Smart started its involvement with the country’s educational system in 2004 with the basic education Smart Schools Program that set up computer laboratories. The program has evolved since, although Smart’s role remains the same, a technology enabler.
Also in 2004, PLDT started the Infoteach Outreach Program, providing basic computer knowledge or literacy to out-of-school youths, senior citizens, etc. It evolved in 2012 into a 21st century learning strategy through a partnership with the University of the Philippines Open University.
With Smart’s School-in-a-Bag, all the learning tools needed by students without access to devices and connectivity are packaged in a backpack. The portable digital classroom contains a laptop and Smart LTE pocket Wi-Fi for the teacher and 10 to 20 tablets for students. Preloaded with multimedia content accessible even offline, the program is serving far-flung schools. Since the start of the Covid-19 health crisis in 2020, Smart and its partners have distributed 92 bags, with at least 150 more expected to be distributed in 2021.
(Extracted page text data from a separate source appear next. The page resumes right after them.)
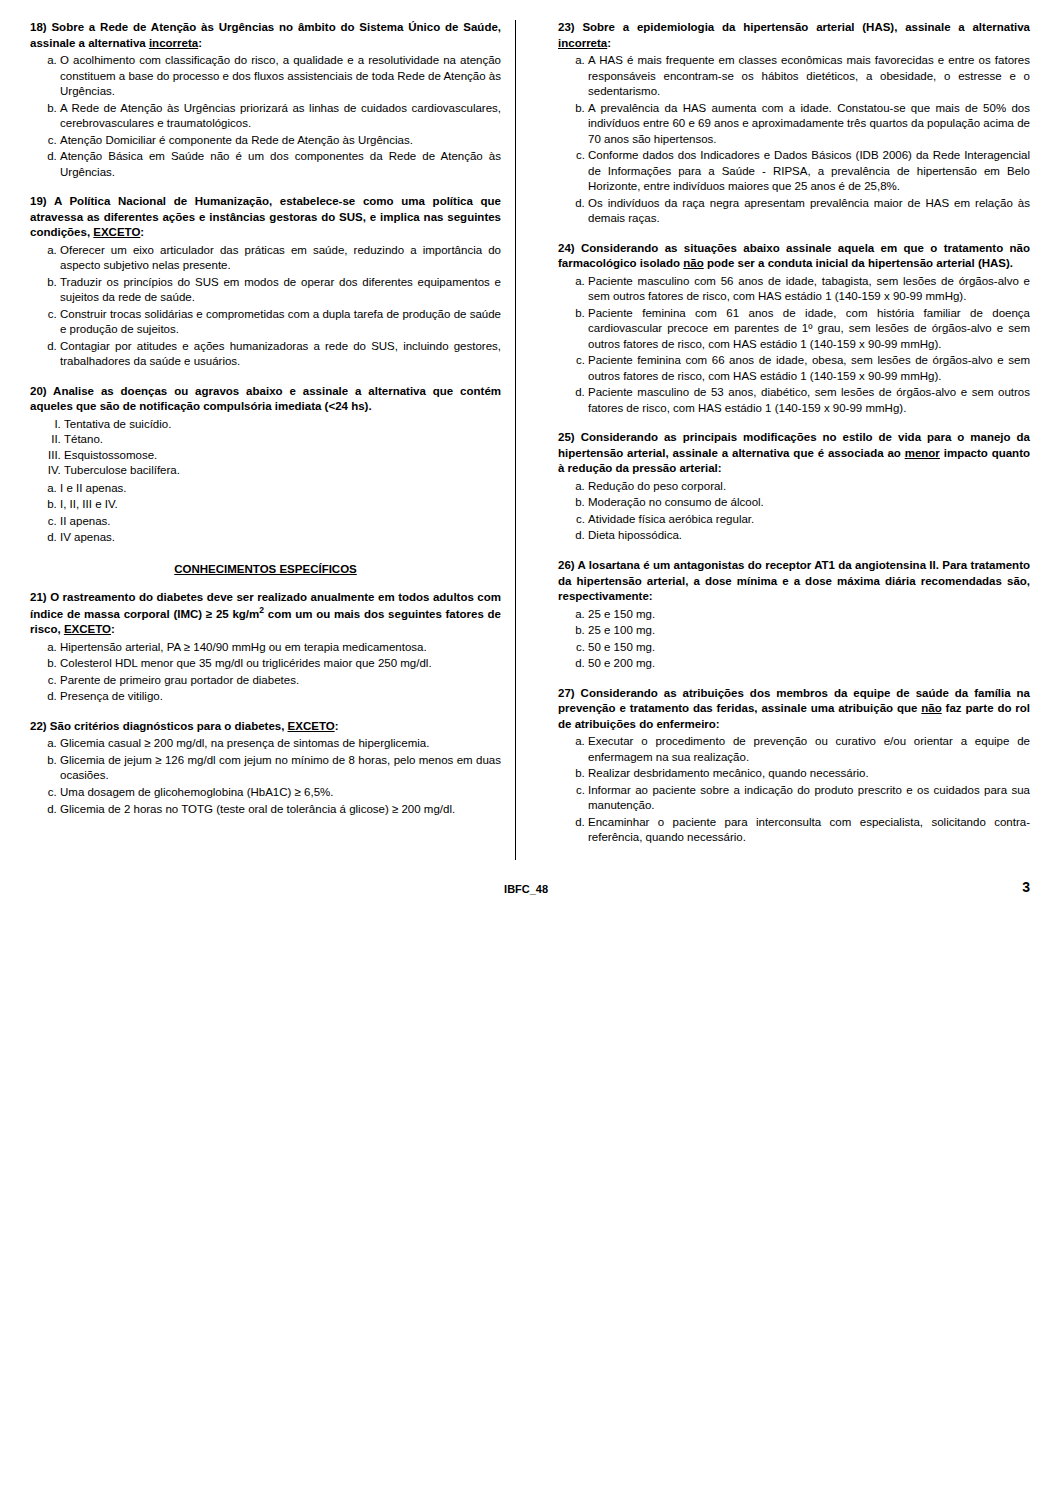18) Sobre a Rede de Atenção às Urgências no âmbito do Sistema Único de Saúde, assinale a alternativa incorreta:
O acolhimento com classificação do risco, a qualidade e a resolutividade na atenção constituem a base do processo e dos fluxos assistenciais de toda Rede de Atenção às Urgências.
A Rede de Atenção às Urgências priorizará as linhas de cuidados cardiovasculares, cerebrovasculares e traumatológicos.
Atenção Domiciliar é componente da Rede de Atenção às Urgências.
Atenção Básica em Saúde não é um dos componentes da Rede de Atenção às Urgências.
19) A Política Nacional de Humanização, estabelece-se como uma política que atravessa as diferentes ações e instâncias gestoras do SUS, e implica nas seguintes condições, EXCETO:
Oferecer um eixo articulador das práticas em saúde, reduzindo a importância do aspecto subjetivo nelas presente.
Traduzir os princípios do SUS em modos de operar dos diferentes equipamentos e sujeitos da rede de saúde.
Construir trocas solidárias e comprometidas com a dupla tarefa de produção de saúde e produção de sujeitos.
Contagiar por atitudes e ações humanizadoras a rede do SUS, incluindo gestores, trabalhadores da saúde e usuários.
20) Analise as doenças ou agravos abaixo e assinale a alternativa que contém aqueles que são de notificação compulsória imediata (<24 hs).
Tentativa de suicídio.
Tétano.
Esquistossomose.
Tuberculose bacilífera.
I e II apenas.
I, II, III e IV.
II apenas.
IV apenas.
CONHECIMENTOS ESPECÍFICOS
21) O rastreamento do diabetes deve ser realizado anualmente em todos adultos com índice de massa corporal (IMC) ≥ 25 kg/m2 com um ou mais dos seguintes fatores de risco, EXCETO:
Hipertensão arterial, PA ≥ 140/90 mmHg ou em terapia medicamentosa.
Colesterol HDL menor que 35 mg/dl ou triglicérides maior que 250 mg/dl.
Parente de primeiro grau portador de diabetes.
Presença de vitiligo.
22) São critérios diagnósticos para o diabetes, EXCETO:
Glicemia casual ≥ 200 mg/dl, na presença de sintomas de hiperglicemia.
Glicemia de jejum ≥ 126 mg/dl com jejum no mínimo de 8 horas, pelo menos em duas ocasiões.
Uma dosagem de glicohemoglobina (HbA1C) ≥ 6,5%.
Glicemia de 2 horas no TOTG (teste oral de tolerância á glicose) ≥ 200 mg/dl.
23) Sobre a epidemiologia da hipertensão arterial (HAS), assinale a alternativa incorreta:
A HAS é mais frequente em classes econômicas mais favorecidas e entre os fatores responsáveis encontram-se os hábitos dietéticos, a obesidade, o estresse e o sedentarismo.
A prevalência da HAS aumenta com a idade. Constatou-se que mais de 50% dos indivíduos entre 60 e 69 anos e aproximadamente três quartos da população acima de 70 anos são hipertensos.
Conforme dados dos Indicadores e Dados Básicos (IDB 2006) da Rede Interagencial de Informações para a Saúde - RIPSA, a prevalência de hipertensão em Belo Horizonte, entre indivíduos maiores que 25 anos é de 25,8%.
Os indivíduos da raça negra apresentam prevalência maior de HAS em relação às demais raças.
24) Considerando as situações abaixo assinale aquela em que o tratamento não farmacológico isolado não pode ser a conduta inicial da hipertensão arterial (HAS).
Paciente masculino com 56 anos de idade, tabagista, sem lesões de órgãos-alvo e sem outros fatores de risco, com HAS estádio 1 (140-159 x 90-99 mmHg).
Paciente feminina com 61 anos de idade, com história familiar de doença cardiovascular precoce em parentes de 1º grau, sem lesões de órgãos-alvo e sem outros fatores de risco, com HAS estádio 1 (140-159 x 90-99 mmHg).
Paciente feminina com 66 anos de idade, obesa, sem lesões de órgãos-alvo e sem outros fatores de risco, com HAS estádio 1 (140-159 x 90-99 mmHg).
Paciente masculino de 53 anos, diabético, sem lesões de órgãos-alvo e sem outros fatores de risco, com HAS estádio 1 (140-159 x 90-99 mmHg).
25) Considerando as principais modificações no estilo de vida para o manejo da hipertensão arterial, assinale a alternativa que é associada ao menor impacto quanto à redução da pressão arterial:
Redução do peso corporal.
Moderação no consumo de álcool.
Atividade física aeróbica regular.
Dieta hipossódica.
26) A losartana é um antagonistas do receptor AT1 da angiotensina II. Para tratamento da hipertensão arterial, a dose mínima e a dose máxima diária recomendadas são, respectivamente:
25 e 150 mg.
25 e 100 mg.
50 e 150 mg.
50 e 200 mg.
27) Considerando as atribuições dos membros da equipe de saúde da família na prevenção e tratamento das feridas, assinale uma atribuição que não faz parte do rol de atribuições do enfermeiro:
Executar o procedimento de prevenção ou curativo e/ou orientar a equipe de enfermagem na sua realização.
Realizar desbridamento mecânico, quando necessário.
Informar ao paciente sobre a indicação do produto prescrito e os cuidados para sua manutenção.
Encaminhar o paciente para interconsulta com especialista, solicitando contra-referência, quando necessário.
IBFC_48
3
To ensure the digital inclusion of women in an indigenous people’s community in Arakan, North Cotabato, PLDT worked with Barangay Salasang and Tumanding, providing desktop computers and conducting capacity-building sessions.
Through this digital access initiative, PLDT provided not just technology upskilling opportunities, but also enhanced the women’s financial literacy and knowledge of management, forest stewardship, gender and development, social media-based advocacy building, youth leadership, among others. The telco also assisted Arakan mothers by facilitating the home-based, modular learning of their children during the pandemic.
Prepared for future
As it is anticipated that education will evolve even after the Covid-19 crisis into something more dependent on the latest advances in technology, either through blended systems or almost totally virtual instruction, online learning will definitely be part of the new education landscape.
PLDT and Smart will continue to support the educational system as it navigates a new terrain and tries to find the form and structure to produce lifelong learners.
Yang assures its education partners that PLDT and Smart will continue to develop the tools and provide the resources they need to adapt to new situations and respond to emerging needs.
PLDT and Smart aim to enable DepEd to deliver basic education from elementary through high school.
“We already have the most extensive fiber infrastructure and now have the fastest and widest 5G network in the Philippines, because that’s first and foremost key to enabling our learners online. We have to enable flexible learning and deliver to learners the entire distance education experience,” she says.
Supplementing the work of PLDT and Smart is satellite television provider Cignal, also a part of the MVP group, that has two channels airing DepEdTV for free, giving the whole group a vantage position to enable distance learning in the Philippines and support in very concrete terms the goal of quality education.
DepEd acknowledges the important contribution of PLDT and Smart in harnessing technology to bring the benefits of education to more Filipinos.
The still ongoing Covid-19 crisis shows that PLDT and Smart are unwavering in their long-term commitment to support the government’s education efforts.
The education sector is still struggling with new, altered realities, but it is hopeful that, with steadfast allies like PLDT and Smart, it can manage this crisis and cope effectively and efficiently with future disruptions.